-- SOURCE PASSAGE follows --

June 17, 2007, - 2:00 pm
By Debbie Schlussel
Happy Father’s Day, Dad!
While most American fathers love their children and want to be involved in their lives, the Mainstream Media has spent the last week attacking them in anticipation of today, Father’s Day. The annual drumbeat against Dads is getting louder and louder in a manner you’d never hear regarding Mom.
Instead of hearing about the many dedicated, loving, concerned fathers, we hear about sperm donor fathers who sleep around and aren’t their for the kids they fathered. Or “deadbeat dads” (which I prefer to call “deadbeat parents”–there are, indeed, mothers in this group). And, for those who are in the picture, we hear about absentee fathers who spend all day at work, slaves to their job. Because, after all, their role is . . . not to be a breadwinner and put food on the table? A hard-working father is now a national villain.
I frequently site studies done by the National Fatherhood Initiative that fathers and dads portrayed on TV are largely idiots, screw-ups, losers, jerks who womanize and sleep around, and other assorted malefactors. That’s in the cases where there even is a father figure around on TV. Usually, there is not, though even in those cases, he is referred to negatively.
But now, on Thursday, USA Today informed America that America’s dads are not even good enough to measure up to Homer Simpson, and that–again–they work too hard and should be home more. Ludicrous. McNewspaper tells us that slacker dads who stay home as Mr. Moms are preferable. Puh-leeze.
Sorry, but I just can’t believe most people would rate Homer Simpson as better than their own Dad. TV really is having a negative “Defining Dad Down” effect:
Fathers in the USA are a lot less supportive and accepting than TV sitcom dads, even falling short of the low bar set by Homer Simpson, a study of college students’ views suggests.
Many young people blame constant work demands–seldom portrayed on TV–for draining their fathers’ energy and time from parenting, says Janice Kelly, a communications researcher at Marymount Manhattan College in New York.
She showed episodes from eight comedies to 108 college students. The programs were as diverse as The George Lopez Show, The Simpsons, My Wife and Kids and Everyone Loves Raymond. She asked the students to rate TV fathers and their own on such qualities as support, guidance, acceptance of other family members and oppositional behavior (for example, ridiculing children). On every measure, TV fathers were rated significantly better than the students’ own dads.

-- SOURCE PASSAGE concluded --
-- SUPPLIED DATA follows --

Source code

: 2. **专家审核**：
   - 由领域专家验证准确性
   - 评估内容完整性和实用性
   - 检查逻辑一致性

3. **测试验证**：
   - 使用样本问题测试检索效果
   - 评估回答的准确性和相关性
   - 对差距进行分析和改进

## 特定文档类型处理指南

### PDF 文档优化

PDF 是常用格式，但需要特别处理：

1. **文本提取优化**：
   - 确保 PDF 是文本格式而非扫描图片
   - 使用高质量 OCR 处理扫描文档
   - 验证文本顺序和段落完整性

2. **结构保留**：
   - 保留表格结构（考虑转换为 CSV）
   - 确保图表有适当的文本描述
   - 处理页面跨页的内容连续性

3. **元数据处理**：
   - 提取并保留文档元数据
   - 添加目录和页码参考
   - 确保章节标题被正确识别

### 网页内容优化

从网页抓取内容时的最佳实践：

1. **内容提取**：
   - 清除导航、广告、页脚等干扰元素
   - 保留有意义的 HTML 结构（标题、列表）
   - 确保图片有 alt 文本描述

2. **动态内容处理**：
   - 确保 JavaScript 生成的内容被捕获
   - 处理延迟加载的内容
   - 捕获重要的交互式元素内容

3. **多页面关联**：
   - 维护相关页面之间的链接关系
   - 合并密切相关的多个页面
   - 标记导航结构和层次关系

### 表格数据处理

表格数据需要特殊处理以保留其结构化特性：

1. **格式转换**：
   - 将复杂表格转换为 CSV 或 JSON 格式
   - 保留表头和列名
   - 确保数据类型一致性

-- SUPPLIED DATA concluded --

QUESTIONS ON THE MATERIAL:
1. Answer these questions about the Father's Day column:
(a) Which organization's studies does the author cite about how fathers are portrayed on TV?
(b) How many college students were shown the sitcom episodes, and how many comedies were the episodes drawn from?
(c) What institution is the communications researcher behind the study affiliated with?
2. Pick up the Father's Day column after its final sentence and keep writing.

TASK-BY-TASK RESULTS:
1.
(a) The National Fatherhood Initiative.
(b) 108 college students; episodes from eight comedies.
(c) Marymount Manhattan College in New York.

2.
Comments invited during the study were revealing, Kelly says. One young person wrote: “My father works two jobs to support the family. I don’t get to see him when he comes home, he’s tired.” Children from white-collar families portrayed their fathers as tethered to BlackBerrys and e-mail, fearful of losing their jobs. “One girl said: ‘So that’s why he makes pancakes on the weekend. He feels guilty,’ ” Kelly says.
These are bad Dads?! Sounds like they gave birth to a bunch of very spoiled, unappreciative brats. Me, me, me. If kids complained about their mothers being tethered to Blackberrys or working too much, the media would call them sexist and misogynist.
Everyone knows TV isn’t life, “but still, the real dad is being judged poorly compared to these television daddies,” says Glenn Good, an expert in the psychology of men at the University of Missouri. “There’s a lot of research showing these programs can create norms of what’s right.”
Many fathers see holding on to jobs as key to good parenting of their kids, he adds, but it’s a challenging economic time. Men’s real income from all sources fell from 2000 to 2005, according to U.S. government figures.
Several studies confirm that fathers are spending more time than ever on child care, says Vincent DiCaro of the non-profit National Fatherhood Initiative. It’s unknown whether Gen X and Y fathers–born between 1965 and 1994–will be seen as more nurturing than baby-boom fathers, DiCaro says. There’s very little research on the parenting of earlier generations of men, he says.
Sounds like Dads are being rated on whether they are good mothers, not good fathers. It used to be a father was a good father if he provided for his family. Now, that doesn’t count. Instead, he’s rated on nurturing?! Al-Qaeda is laughing at our girlie-man nation’s mentality.
Kelly says TV writers should show more of this true-life work/family conflict.
But that won’t happen, says Robert Thompson, director of the Bleier Center for Television and Popular Culture at Syracuse University. “Working families are having a hard enough time balancing child care and jobs. Do you want to sit down and watch this at night? Most people would run away screaming.”
To the contrary, Thompson says, family sitcoms already “are on life support,” fast disappearing, because stressed-out viewers crave “anesthesia” in over-the-top “reality” and other escapist shows.
“It’s disturbing to think that kids might judge their dad as worse than Homer Simpson,” he says. “Ward Cleaver was one thing–nobody could measure up–but sitcom dads today are flawed at best.”
(Agreed on Homer. But speak for yourself on Mr. Cleaver. My Dad does measure of to Cleaver and surpasses him in every way.)
In a TV.com poll, Mr. Bennett of “Heroes,” Homer Simpson, Tony Soprano, Peter Griffin of “Family Guy,” and Commander Adama of “Battlestar Galactica” were the TV dads 6,800 voters chose as those they wish were their dads.
This is just as disturbing. Do you really want Homer Simpson, Tony Soprano, or Peter Griffin as your dad? Are you really that dissatisfied with your own father? Oy. Is this really where we are at in America, today?
Fathers are under attack, not only from the Mainstream Media, but our legal system and laws. According to divorce attorney Dennis Vatsis, in over 70% of divorce cases in Michigan, for example, a father does not get physical custody of his children. When you add in cases where the father does not get any form of custody (such as joint custody), the cases exceed 90%, where the mother has custody, not the father.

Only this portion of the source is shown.